While growing up in sunny Florida, I was always searching for meals that were light and full of flavor to combat the heat and humidity, as well as fuel my energy levels and boost my mood. Our As our San Diego weather has been similarly warm recently and as we head into fall, I wanted to offer one of my favorite recipes to nurture your body, mind and spirit.
Farro is an ancient wheat grain that is nutty in flavor and chewy in texture. Quinoa, unlike farro, is gluten-free, and has a slightly nutty flavor with a texture like couscous. The cold farro-quinoa salad and warm roasted salmon not only makes a perfect combination but also offers an extremely nutritious meal — high in protein, fiber and nutrients, such as magnesium, zinc, some B vitamins and various beneficial antioxidants.
This simple but flavorful recipe can be put together quickly just for you rself or for your whole family. You can do some or all of the chopping the day before, and assemble the salad an hour or so before dinner time. And it’s a meal that keeps on giving — pack up any leftovers for a next-day lunch.
Roasted Salmon with Mediterranean Farro-Quinoa Salad
Fuel your energy levels and boost your mood with this simple but flavorful fish dish.
- 1.5 pounds of salmon, cut into 4 (6-ounce) fillets
- 3 cups vegetable stock
- 1 cup uncooked farro
- 1/2 cup uncooked quinoa
- 1 large cucumber
- 1 cup roasted red peppers, diced
- 1/2 cup sundried tomatoes, finely diced
- 1/2 cup feta cheese, crumbled
- 1/2 cup red onion, finely diced
- 1/4 cup parsley, finely chopped
- 1/4 cup cilantro, finely chopped
- 1/4 cup olive oil
- 3 tablespoons red wine
- 3 tablespoons lemon juice, freshly squeezed
- 1 tablespoon fresh oregano
- 1 tablespoon shallot, finely chopped
- 1 tablespoon Dijon mustard
- 1/2 teaspoon kosher salt (to taste)
- 1/4 teaspoon coarse ground black pepper (to taste)
Step 1: Cook the Grains
Using a strainer, rinse the farro and drain. In a pot, add the farro to 3 cups vegetable stock. Simmer for 25 to 30 minutes until it is soft, but still has a bit of a bite. Drain and spread farro on a plate to cool.

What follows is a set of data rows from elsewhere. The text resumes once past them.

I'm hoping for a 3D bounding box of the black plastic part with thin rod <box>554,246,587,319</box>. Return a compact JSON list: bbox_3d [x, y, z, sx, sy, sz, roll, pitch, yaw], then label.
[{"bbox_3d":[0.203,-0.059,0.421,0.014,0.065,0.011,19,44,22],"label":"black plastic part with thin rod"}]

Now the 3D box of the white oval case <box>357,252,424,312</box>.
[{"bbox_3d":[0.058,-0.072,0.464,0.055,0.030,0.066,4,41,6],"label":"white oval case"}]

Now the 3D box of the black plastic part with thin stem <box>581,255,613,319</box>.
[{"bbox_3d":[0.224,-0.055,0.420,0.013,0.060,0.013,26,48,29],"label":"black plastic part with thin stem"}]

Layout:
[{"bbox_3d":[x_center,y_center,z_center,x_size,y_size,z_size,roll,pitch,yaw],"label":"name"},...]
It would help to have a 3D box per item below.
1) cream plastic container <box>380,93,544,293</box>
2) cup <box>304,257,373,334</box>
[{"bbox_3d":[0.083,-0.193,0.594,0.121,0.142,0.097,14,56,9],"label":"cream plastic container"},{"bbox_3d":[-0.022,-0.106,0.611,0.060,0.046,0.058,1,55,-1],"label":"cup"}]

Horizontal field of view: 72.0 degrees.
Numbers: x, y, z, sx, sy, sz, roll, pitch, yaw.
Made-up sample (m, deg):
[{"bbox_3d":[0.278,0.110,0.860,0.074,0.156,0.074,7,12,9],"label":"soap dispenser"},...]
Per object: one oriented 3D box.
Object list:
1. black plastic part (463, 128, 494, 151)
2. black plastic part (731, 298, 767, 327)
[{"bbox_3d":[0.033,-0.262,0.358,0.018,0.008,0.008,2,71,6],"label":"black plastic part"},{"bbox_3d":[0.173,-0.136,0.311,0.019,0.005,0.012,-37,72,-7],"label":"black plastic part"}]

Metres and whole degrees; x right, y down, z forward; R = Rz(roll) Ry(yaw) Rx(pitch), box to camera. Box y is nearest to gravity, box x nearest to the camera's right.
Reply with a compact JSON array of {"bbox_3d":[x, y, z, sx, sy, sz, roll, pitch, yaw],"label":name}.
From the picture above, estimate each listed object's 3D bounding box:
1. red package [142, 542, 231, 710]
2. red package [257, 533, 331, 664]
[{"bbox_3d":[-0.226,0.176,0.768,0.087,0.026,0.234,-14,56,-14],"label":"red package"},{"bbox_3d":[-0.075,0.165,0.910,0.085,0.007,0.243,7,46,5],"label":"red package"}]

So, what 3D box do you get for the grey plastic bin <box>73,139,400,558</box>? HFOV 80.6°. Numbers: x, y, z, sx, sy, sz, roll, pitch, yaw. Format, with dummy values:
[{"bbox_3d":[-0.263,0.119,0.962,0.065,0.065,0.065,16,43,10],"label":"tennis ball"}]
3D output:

Using a strainer, rinse the quinoa well and drain. In a pot, add quinoa to 1 cup of water. Bring to a boil. Simmer covered for 15 minutes. Fluff with a fork. Let cool slightly and spread out onto a plate to finish cooling.
Step 2: Assemble the Salad
In a small bowl, whisk the vinaigrette ingredients and set aside. Prepare all the veggies and herbs and place in a large bowl. Once cooled, combine cooked quinoa and farro with remaining ingredients.
Pour the whisked vinaigrette over and stir gently to coat. Then refrigerate until ready to serve.
Step 3: Cook the Salmon
Heat the oven to 450° F. Portion the salmon fillets to approximately 6-ounce servings. Season the salmon with salt and pepper. On a nonstick baking sheet or baking sheet lined with foil, place salmon skin-side down. Bake until the salmon is cooked through, roughly 12 to 15 minutes.
I hope you find this recipe tasty and simple enough to serve for your family and friends on a beautiful San Diego afternoon or evening. Enjoy!